Study material |
-=-=-

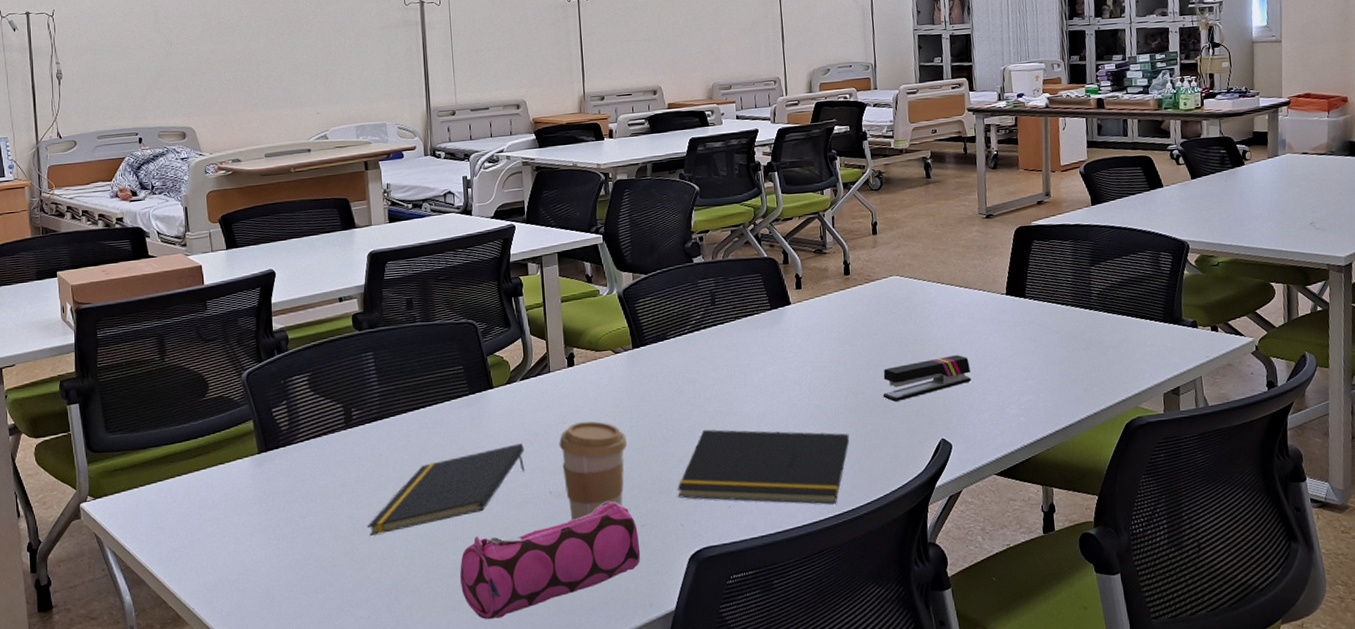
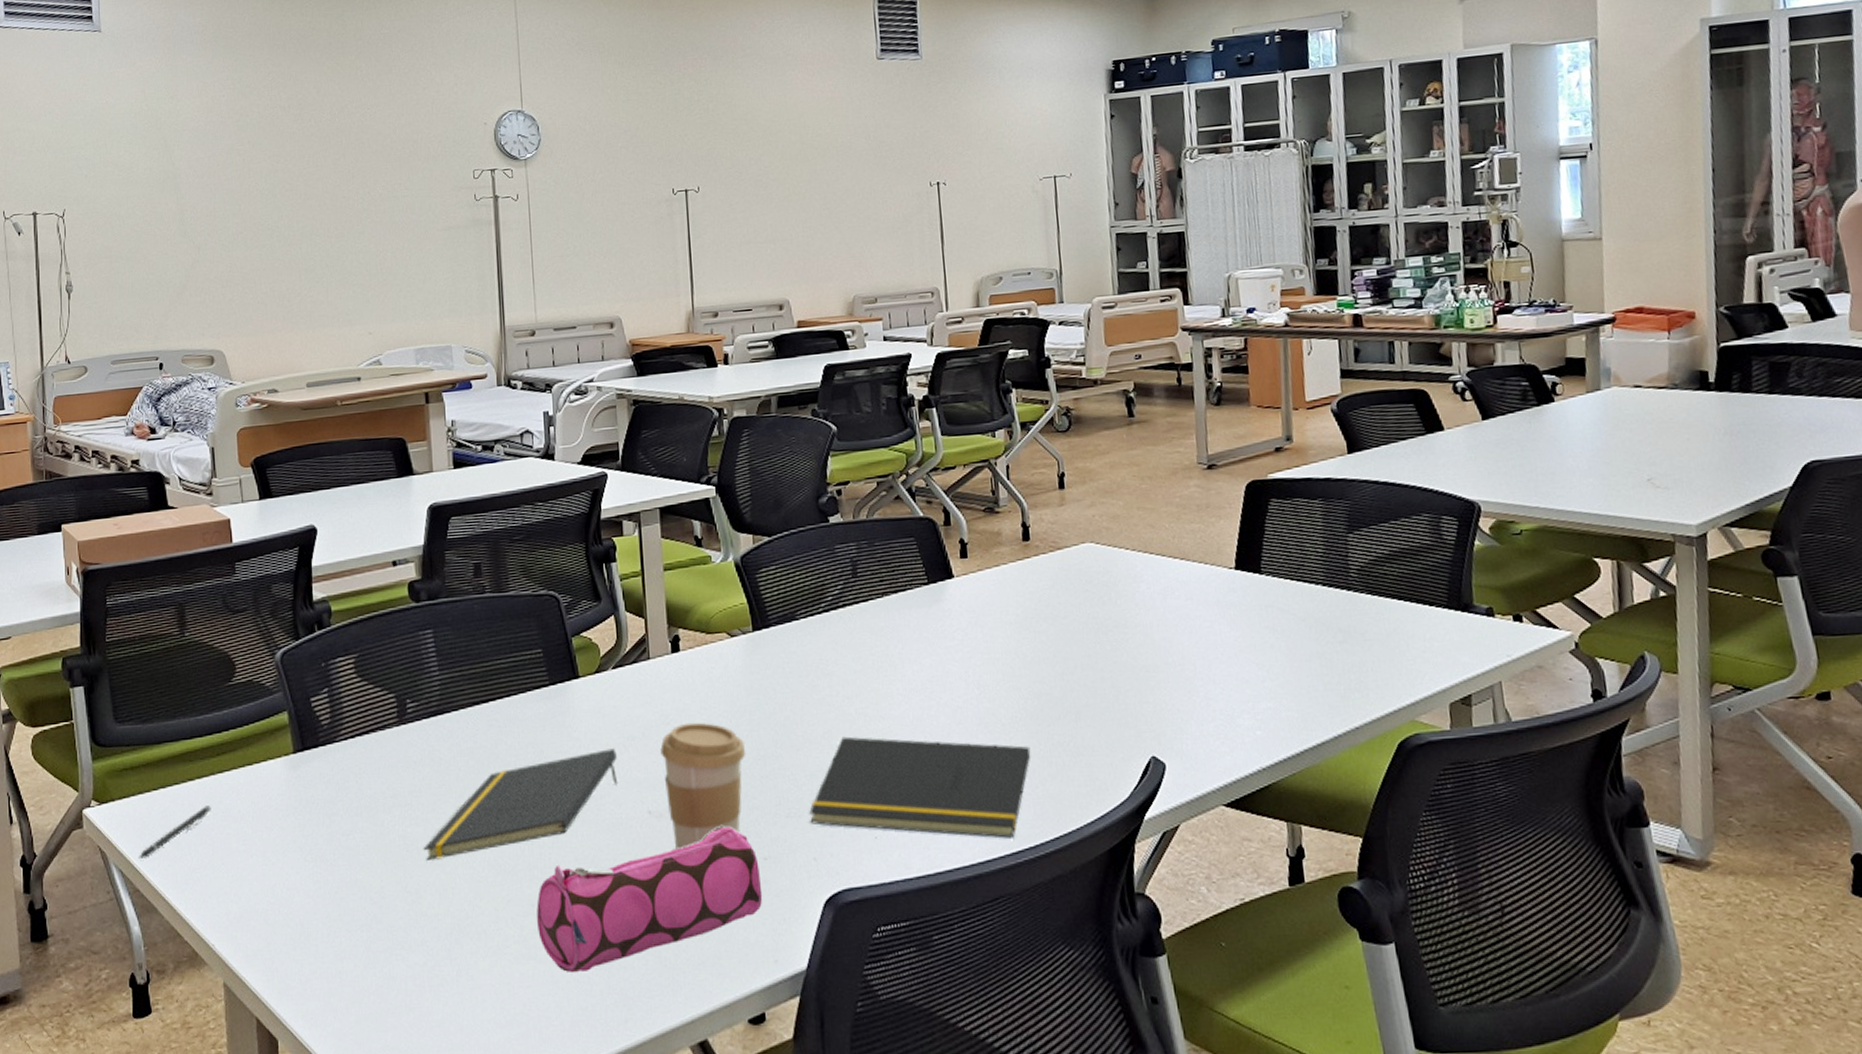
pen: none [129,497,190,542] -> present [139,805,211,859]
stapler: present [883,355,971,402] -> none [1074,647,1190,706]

-=-=-

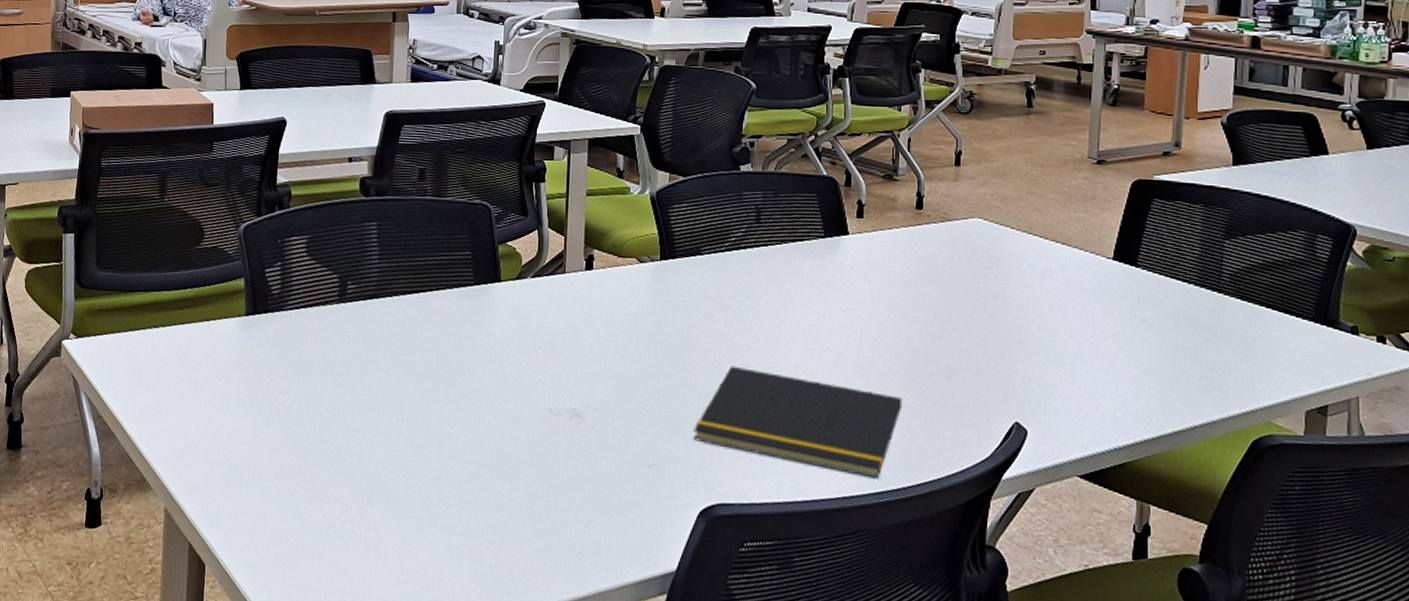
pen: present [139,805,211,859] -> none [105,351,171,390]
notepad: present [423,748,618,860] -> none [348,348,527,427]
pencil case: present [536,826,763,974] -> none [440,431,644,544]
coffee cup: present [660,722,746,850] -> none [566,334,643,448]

-=-=-

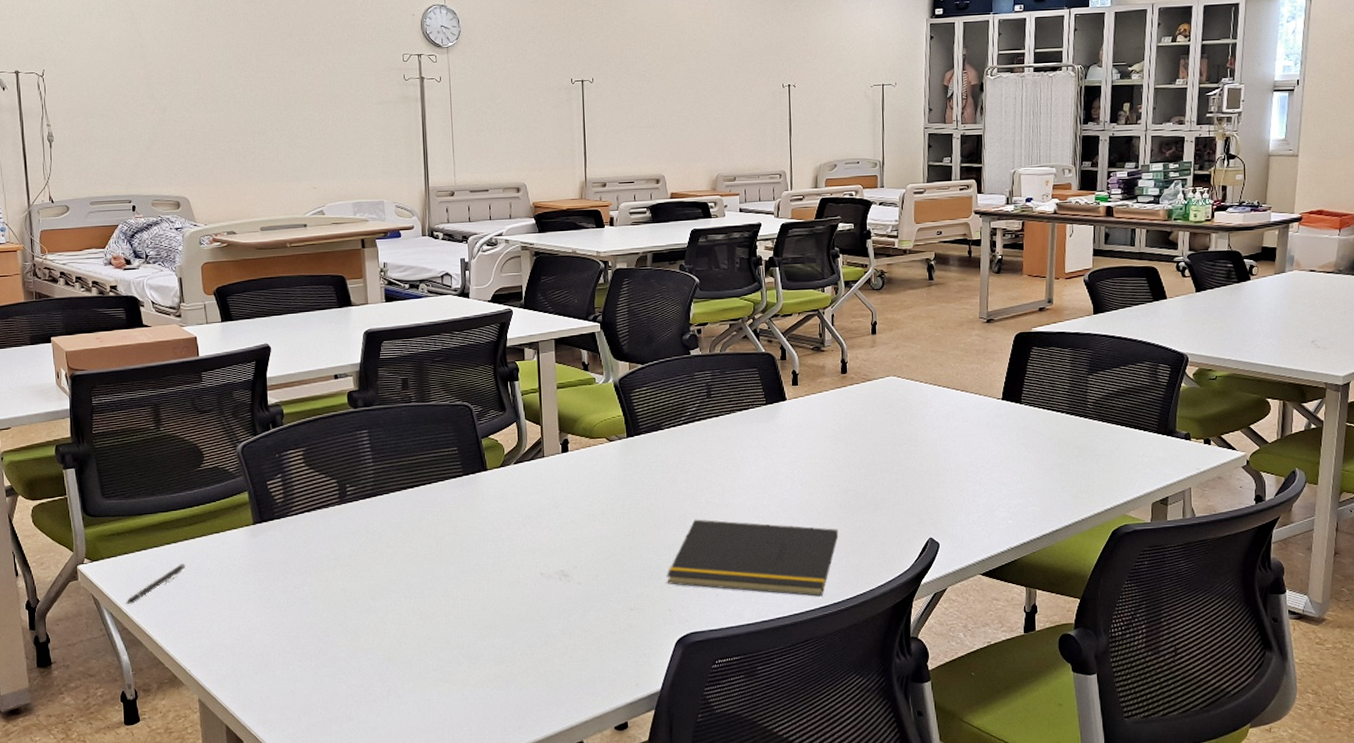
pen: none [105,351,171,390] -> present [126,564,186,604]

-=-=-

Problem requirements | From the data above, reproduce word for word the lines running from the line with "pen: none [129,497,190,542]" to the line with "stapler: present [883,355,971,402]", ends included.

Your solution |
pen: none [129,497,190,542] -> present [139,805,211,859]
stapler: present [883,355,971,402] -> none [1074,647,1190,706]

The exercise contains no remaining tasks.